--- SELECTED TEXT ---

First-time home buyers and investors chasing foreclosures continued to fuel the housing market in Riverside and San Bernardino counties last month, pushing prices down and sales up despite worsening economic conditions, according to figures released Tuesday by a real estate information service.
In Riverside County, where foreclosures represented more than 70 percent of the market, there were almost 49 percent more sales last month than in November, 2007, although the median price of the homes that sold fell more than 38 percent to $220,000. In San Bernardino, where repossessed homes accounted for almost 68 percent of sales, the median price dropped to $185,250, down almost 44 percent from a year earlier, while sales increased almost 39 percent.
Throughout Southern California home sales outpaced last year for the fifth consecutive month in November, with 55 percent of buyers of resale homes choosing repossessed properties, said San Diego-based MDA DataQuick in its monthly report on the housing market.
"Bargains and bargain hunters have kept this market alive through some of the bleakest financial news in memory. There's this renewed sense that you can score a 'deal' - something that had been missing for many years," DataQuick President John Walsh said in a prepared statement.
But last month's home sales in Southern California were still the second lowest for any November in 16 years, Walsh added.

---

**WORK INSTRUCTIONS**
- a) Translate this sentence from the home sales article into Spanish: "But last month's home sales in Southern California were still the second lowest for any November in 16 years, Walsh added."
- b) Rewrite the part of the home sales article that opens with the words containing "Throughout Southern California" and closes with "a prepared statement.", putting "deal seekers" in place of "bargain hunters".
The rows after this point are separate material with no connection to the article.

--- EXTRACTED ENTRIES ---

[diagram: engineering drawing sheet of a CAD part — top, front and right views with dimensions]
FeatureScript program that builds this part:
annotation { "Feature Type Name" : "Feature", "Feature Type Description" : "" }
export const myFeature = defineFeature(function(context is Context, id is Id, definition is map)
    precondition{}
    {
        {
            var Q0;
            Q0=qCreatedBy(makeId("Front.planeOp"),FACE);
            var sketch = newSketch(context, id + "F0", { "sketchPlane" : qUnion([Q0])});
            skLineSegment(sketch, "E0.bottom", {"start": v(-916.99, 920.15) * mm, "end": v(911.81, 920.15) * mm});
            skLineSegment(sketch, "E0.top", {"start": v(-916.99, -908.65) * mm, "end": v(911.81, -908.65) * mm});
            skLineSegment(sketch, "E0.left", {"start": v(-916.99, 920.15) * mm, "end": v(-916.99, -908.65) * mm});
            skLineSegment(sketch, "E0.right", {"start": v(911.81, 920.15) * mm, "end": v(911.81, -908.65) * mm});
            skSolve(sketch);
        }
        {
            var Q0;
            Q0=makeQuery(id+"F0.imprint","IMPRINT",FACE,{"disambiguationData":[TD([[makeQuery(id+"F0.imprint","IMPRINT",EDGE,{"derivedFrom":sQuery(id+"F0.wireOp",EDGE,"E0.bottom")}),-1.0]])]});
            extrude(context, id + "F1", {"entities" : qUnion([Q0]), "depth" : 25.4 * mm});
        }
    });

---

**EXPECTED OUTPUTS**
- a) Pero las ventas de viviendas del mes pasado en el sur de California seguían siendo las segundas más bajas de cualquier noviembre en 16 años, añadió Walsh.

- b)
Throughout Southern California home sales outpaced last year for the fifth consecutive month in November, with 55 percent of buyers of resale homes choosing repossessed properties, said San Diego-based MDA DataQuick in its monthly report on the housing market.
"Bargains and deal seekers have kept this market alive through some of the bleakest financial news in memory. There's this renewed sense that you can score a 'deal' - something that had been missing for many years," DataQuick President John Walsh said in a prepared statement.